_EXERCISE DETAILS_: Output every line of the listing below as a JSON list of strings, one string per line, and omit blank lines. Leave the pictures out.

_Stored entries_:
====

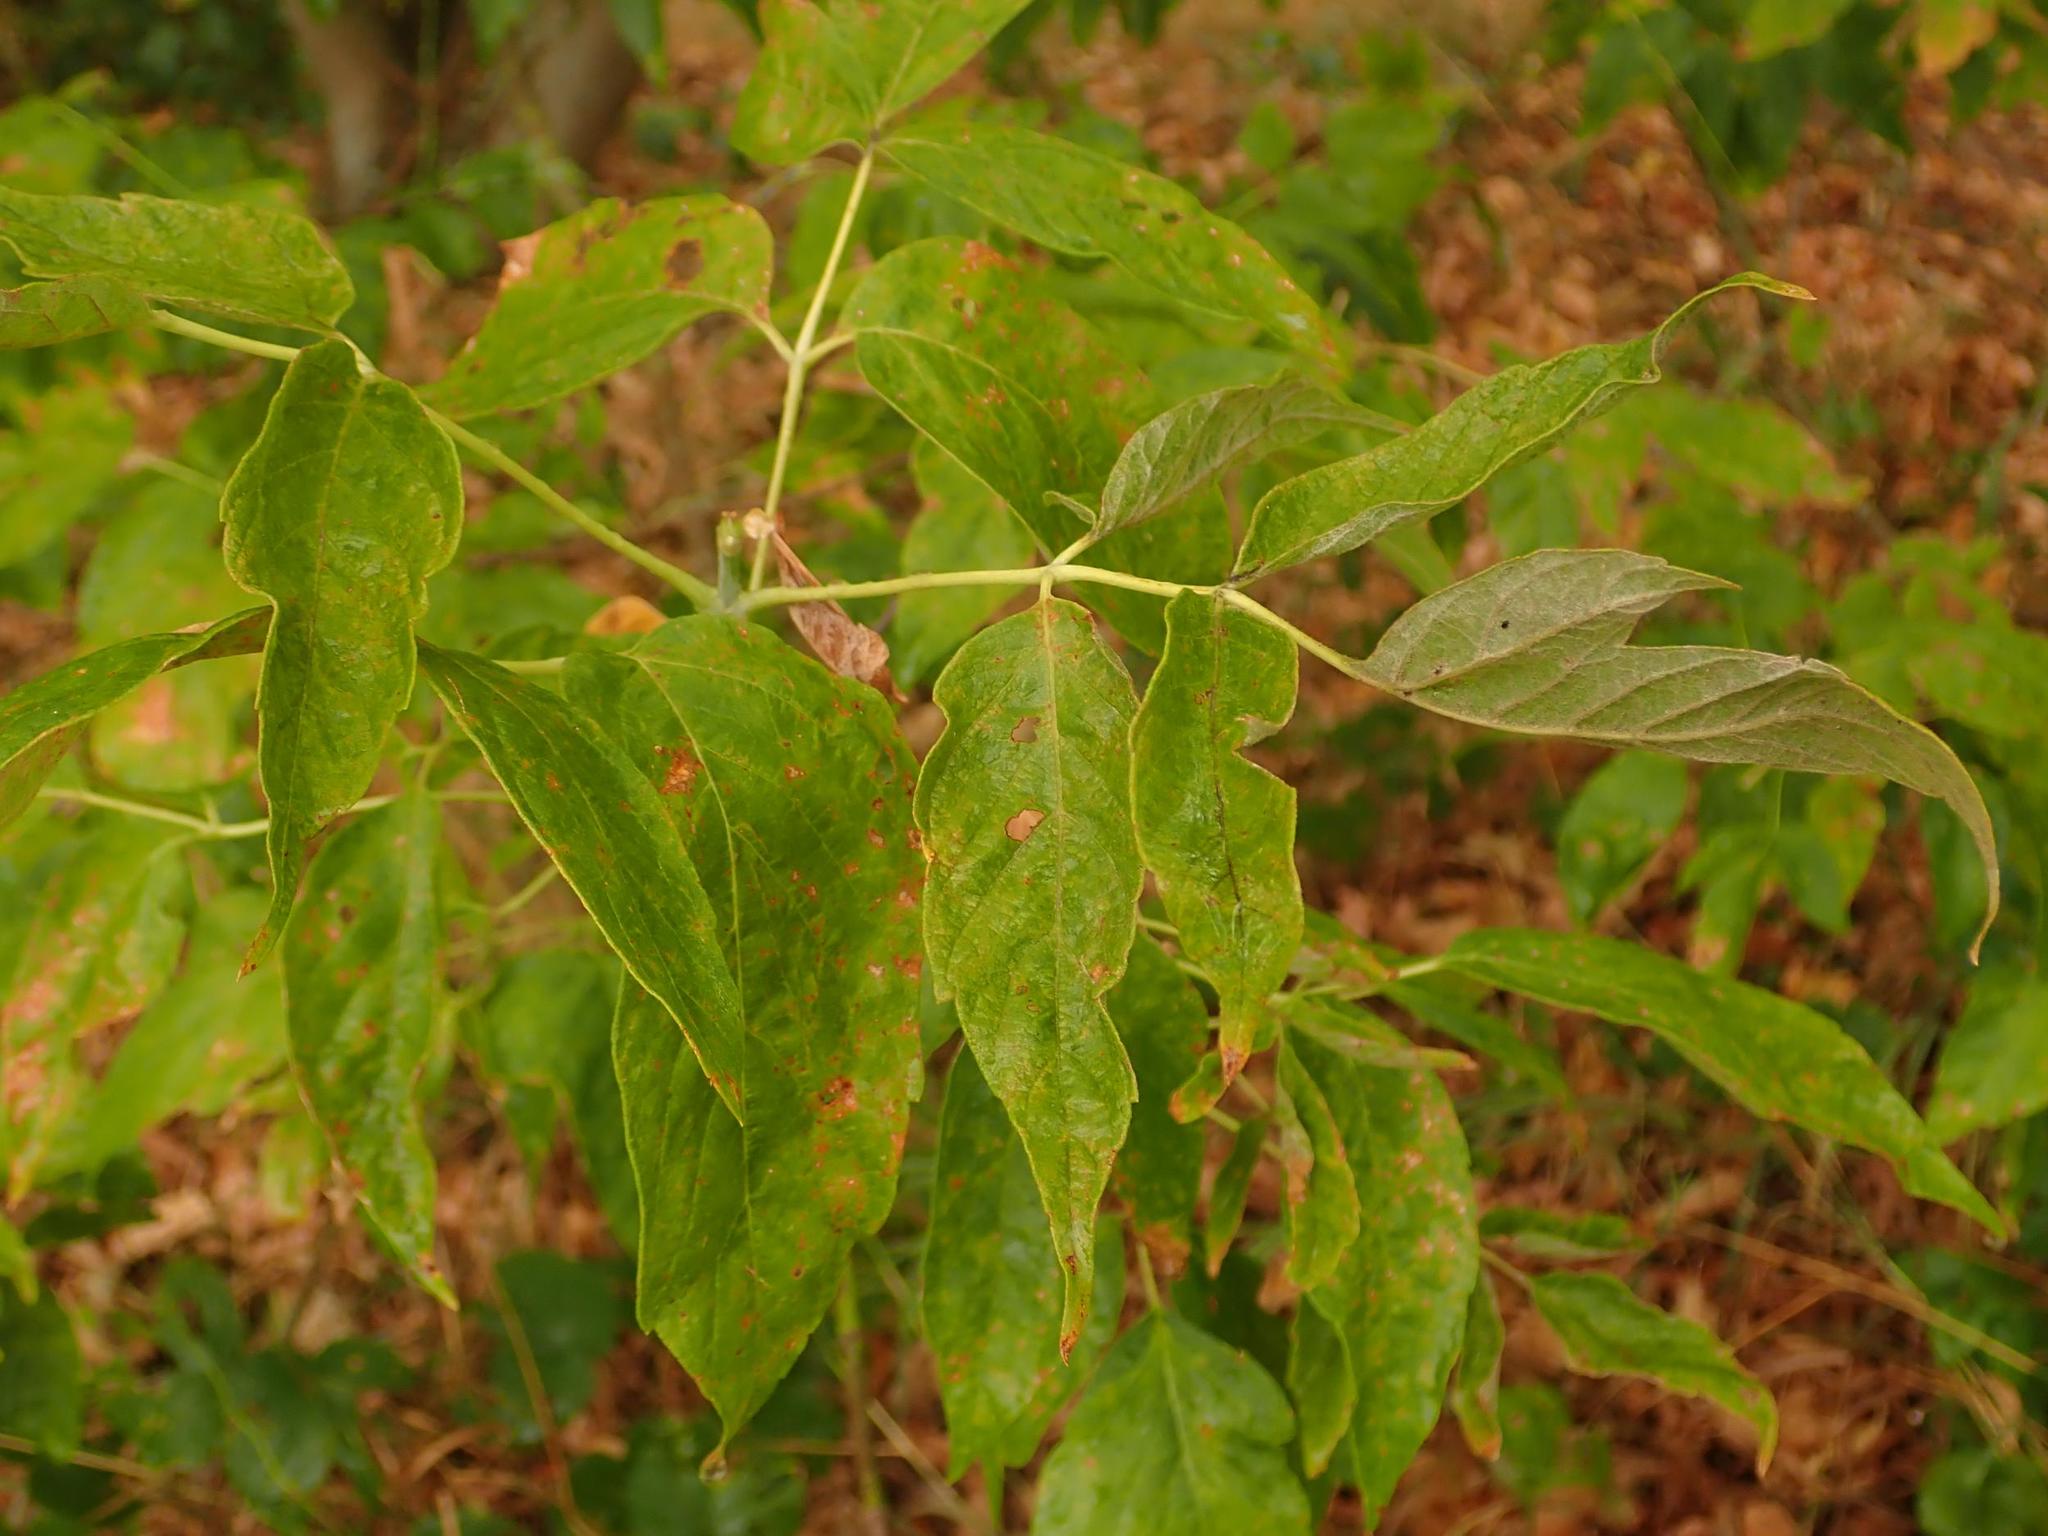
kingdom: Plantae
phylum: Tracheophyta
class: Magnoliopsida
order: Sapindales
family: Sapindaceae
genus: Acer
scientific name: Acer negundo
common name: Ashleaf maple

====

_OUTPUT FOR THIS EXERCISE_:
[
  "kingdom: Plantae",
  "phylum: Tracheophyta",
  "class: Magnoliopsida",
  "order: Sapindales",
  "family: Sapindaceae",
  "genus: Acer",
  "scientific name: Acer negundo",
  "common name: Ashleaf maple"
]